Black Swallowtail Papilio polyxenes
I will be sharing more of the magical Monarch Butterfly Metamorphosis . . .
but first I want to go back to earlier this spring and share the striking
Black Swallowtail Butterfly and its metamorphosis with you.
A male Black Swallowtail from last year . . . the first one I had the joy to raise.
I was delighted to eyed this female ovipositing this May.
She may have overwinter here in her pupa.
Once she flies away,
I discover an egg attached to Bishop’s weed growing along the path.
Aegopodium podagraria is of the Apiaceae or carrot family.
I wish for millions of Black Swallowtail butterflies, for perhaps they can help me
manage the pernicious Bishop’s weed.
The dark head of the tiny caterpillar can be seen in this photograph.
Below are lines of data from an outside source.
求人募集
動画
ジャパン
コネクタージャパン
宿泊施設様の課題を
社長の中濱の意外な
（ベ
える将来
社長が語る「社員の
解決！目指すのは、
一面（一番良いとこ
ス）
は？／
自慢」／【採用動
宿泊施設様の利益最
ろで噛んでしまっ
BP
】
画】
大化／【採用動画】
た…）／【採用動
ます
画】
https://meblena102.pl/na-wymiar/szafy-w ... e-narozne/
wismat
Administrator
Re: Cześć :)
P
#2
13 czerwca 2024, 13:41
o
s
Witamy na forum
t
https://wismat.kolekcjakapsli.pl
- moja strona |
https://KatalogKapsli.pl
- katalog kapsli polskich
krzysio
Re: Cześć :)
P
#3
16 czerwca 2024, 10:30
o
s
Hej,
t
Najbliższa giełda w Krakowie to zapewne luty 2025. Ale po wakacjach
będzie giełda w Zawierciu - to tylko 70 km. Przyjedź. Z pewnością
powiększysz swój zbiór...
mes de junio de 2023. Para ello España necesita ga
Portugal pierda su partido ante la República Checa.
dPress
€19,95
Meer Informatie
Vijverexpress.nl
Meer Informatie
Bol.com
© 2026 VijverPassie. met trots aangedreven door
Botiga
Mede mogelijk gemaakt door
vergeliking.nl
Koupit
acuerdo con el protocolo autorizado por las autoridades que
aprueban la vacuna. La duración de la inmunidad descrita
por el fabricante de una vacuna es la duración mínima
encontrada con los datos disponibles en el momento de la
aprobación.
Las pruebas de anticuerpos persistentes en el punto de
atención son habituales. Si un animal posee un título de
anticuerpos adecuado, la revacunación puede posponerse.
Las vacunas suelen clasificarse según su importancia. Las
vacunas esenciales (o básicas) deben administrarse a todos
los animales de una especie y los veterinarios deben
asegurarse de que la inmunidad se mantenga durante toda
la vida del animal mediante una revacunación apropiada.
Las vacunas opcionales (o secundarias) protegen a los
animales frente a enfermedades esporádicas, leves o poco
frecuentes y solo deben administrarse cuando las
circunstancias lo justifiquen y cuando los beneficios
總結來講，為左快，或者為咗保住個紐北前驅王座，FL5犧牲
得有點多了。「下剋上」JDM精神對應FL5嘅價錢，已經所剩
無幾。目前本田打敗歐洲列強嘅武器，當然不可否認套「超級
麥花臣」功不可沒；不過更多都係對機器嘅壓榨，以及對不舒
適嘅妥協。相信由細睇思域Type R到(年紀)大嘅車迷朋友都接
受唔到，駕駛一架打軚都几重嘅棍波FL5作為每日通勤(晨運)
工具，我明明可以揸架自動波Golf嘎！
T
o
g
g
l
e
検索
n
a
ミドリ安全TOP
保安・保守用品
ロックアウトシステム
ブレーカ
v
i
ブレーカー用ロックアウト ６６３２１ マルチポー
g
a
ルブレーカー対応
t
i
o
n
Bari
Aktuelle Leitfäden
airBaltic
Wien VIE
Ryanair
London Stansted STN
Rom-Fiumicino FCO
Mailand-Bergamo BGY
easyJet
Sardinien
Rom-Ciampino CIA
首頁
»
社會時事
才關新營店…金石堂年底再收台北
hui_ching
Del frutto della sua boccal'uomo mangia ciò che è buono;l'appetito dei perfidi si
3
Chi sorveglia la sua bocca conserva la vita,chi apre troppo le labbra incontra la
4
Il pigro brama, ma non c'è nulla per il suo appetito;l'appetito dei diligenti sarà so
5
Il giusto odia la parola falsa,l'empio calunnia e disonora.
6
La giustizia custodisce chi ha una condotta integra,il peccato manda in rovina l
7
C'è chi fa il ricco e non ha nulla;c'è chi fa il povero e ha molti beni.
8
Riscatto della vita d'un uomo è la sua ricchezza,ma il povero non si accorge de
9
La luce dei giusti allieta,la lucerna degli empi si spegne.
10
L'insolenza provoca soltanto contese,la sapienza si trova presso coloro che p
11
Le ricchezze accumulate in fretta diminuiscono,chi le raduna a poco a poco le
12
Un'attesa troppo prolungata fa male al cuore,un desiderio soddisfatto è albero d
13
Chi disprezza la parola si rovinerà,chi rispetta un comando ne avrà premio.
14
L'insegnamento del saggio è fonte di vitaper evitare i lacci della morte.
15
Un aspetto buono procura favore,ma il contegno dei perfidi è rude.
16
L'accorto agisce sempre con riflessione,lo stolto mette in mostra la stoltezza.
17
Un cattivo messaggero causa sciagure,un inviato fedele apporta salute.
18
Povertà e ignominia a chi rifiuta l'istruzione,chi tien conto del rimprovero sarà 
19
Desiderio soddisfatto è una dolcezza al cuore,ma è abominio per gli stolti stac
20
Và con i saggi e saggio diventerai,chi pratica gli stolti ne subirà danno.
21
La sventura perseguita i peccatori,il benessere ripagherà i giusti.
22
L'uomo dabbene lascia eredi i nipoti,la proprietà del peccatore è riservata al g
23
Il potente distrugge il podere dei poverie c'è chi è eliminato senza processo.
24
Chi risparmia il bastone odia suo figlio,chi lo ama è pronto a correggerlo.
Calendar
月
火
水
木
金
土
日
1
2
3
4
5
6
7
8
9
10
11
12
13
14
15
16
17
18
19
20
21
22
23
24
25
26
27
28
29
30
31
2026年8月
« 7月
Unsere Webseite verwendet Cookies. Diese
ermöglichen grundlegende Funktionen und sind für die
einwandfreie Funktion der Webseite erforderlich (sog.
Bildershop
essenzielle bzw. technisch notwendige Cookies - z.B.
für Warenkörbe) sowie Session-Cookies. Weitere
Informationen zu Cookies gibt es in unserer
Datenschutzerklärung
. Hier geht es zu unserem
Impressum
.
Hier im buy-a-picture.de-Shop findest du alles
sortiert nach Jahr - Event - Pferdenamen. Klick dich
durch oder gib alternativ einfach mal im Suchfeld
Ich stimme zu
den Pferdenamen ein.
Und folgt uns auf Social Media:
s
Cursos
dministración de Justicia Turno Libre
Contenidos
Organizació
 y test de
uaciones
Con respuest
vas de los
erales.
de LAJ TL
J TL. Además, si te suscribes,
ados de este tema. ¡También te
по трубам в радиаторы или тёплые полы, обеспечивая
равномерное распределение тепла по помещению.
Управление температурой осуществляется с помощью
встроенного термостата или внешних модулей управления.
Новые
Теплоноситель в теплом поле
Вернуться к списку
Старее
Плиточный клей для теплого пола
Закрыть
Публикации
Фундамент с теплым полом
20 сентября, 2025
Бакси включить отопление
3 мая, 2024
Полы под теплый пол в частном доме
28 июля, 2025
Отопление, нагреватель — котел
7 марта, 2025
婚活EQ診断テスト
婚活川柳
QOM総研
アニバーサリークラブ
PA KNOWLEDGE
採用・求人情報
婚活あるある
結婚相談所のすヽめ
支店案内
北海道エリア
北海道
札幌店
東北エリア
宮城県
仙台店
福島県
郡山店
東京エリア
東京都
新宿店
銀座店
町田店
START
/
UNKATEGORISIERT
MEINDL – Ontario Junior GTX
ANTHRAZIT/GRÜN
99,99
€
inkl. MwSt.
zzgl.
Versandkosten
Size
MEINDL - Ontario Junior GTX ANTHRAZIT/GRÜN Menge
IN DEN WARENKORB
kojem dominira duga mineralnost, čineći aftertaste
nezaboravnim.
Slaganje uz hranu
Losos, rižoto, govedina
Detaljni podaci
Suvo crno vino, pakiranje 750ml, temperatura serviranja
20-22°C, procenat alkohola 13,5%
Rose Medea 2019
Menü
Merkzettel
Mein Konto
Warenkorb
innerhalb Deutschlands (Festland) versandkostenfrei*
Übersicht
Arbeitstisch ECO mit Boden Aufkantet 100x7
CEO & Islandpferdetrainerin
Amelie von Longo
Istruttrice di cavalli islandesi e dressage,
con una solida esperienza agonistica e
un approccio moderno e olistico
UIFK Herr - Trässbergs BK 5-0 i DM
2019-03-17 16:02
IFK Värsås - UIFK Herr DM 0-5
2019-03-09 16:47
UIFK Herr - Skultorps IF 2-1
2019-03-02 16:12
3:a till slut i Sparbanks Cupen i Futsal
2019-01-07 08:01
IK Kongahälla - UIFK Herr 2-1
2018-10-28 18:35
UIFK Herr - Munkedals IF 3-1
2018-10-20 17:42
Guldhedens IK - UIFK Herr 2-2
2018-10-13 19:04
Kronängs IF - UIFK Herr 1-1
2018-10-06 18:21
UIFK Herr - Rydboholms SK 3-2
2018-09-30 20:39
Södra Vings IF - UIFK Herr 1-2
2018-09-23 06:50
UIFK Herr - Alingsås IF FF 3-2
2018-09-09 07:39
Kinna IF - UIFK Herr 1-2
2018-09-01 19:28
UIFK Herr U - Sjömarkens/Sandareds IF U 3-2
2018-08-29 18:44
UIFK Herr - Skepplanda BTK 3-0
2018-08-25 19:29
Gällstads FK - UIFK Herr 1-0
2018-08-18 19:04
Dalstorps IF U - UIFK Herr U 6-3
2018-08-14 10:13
A new beginning about to emerge . . .
Having its first meal.
Second or third instar.
The Black Swallowtail caterpillar chooses the underside of an orchid leaf to unveil her chrysalis.
A perfect female Black Swallowtail
Releasing a healthy female into the late May gardens . . . perhaps she will become acquainted
with the lively male (below) already enjoying the garden milkweed.
Male Black Swallowtail
There are many more Black Swallowtails flying about the gardens
but I have not eyed another egg to bring inside.
This was the first ‘inside’ complete metamorphosis for the 2012 season . . .
a couple of months before I found my first Monarch egg in the garden path.
I have shared more information on the Black Swallowtail Butterfly’s life cycle
in another post over at Native Plants and Wildlife Gardens.
Now nearly half way into August . . .
days go by bringing many scattered thunderstorms
sometimes dropping heavy downpours . . .
the gardens and trees so appreciate the rain.
Mornings are often misty, cool and soft.
Butterflies enjoy the sunny afternoons.
I continue to see many Monarchs, Black Swallowtails
and several other varieties of butterflies flitting about the native plants.
There is a small Monarch caterpillar community in my barn studio.
This morning I was working hard trying to capture a teeny caterpillar
emerging from its egg, while a female Monarch was flying about just
outside the window laying eggs on milkweed plants. Other caterpillars were
molting, while one was about to spin its mat and node so that it can hang
and unveil its chrysalis.
All this and more goes on within the small view of the garden above too . . .
truly miraculous to observe natures never ending small wonders.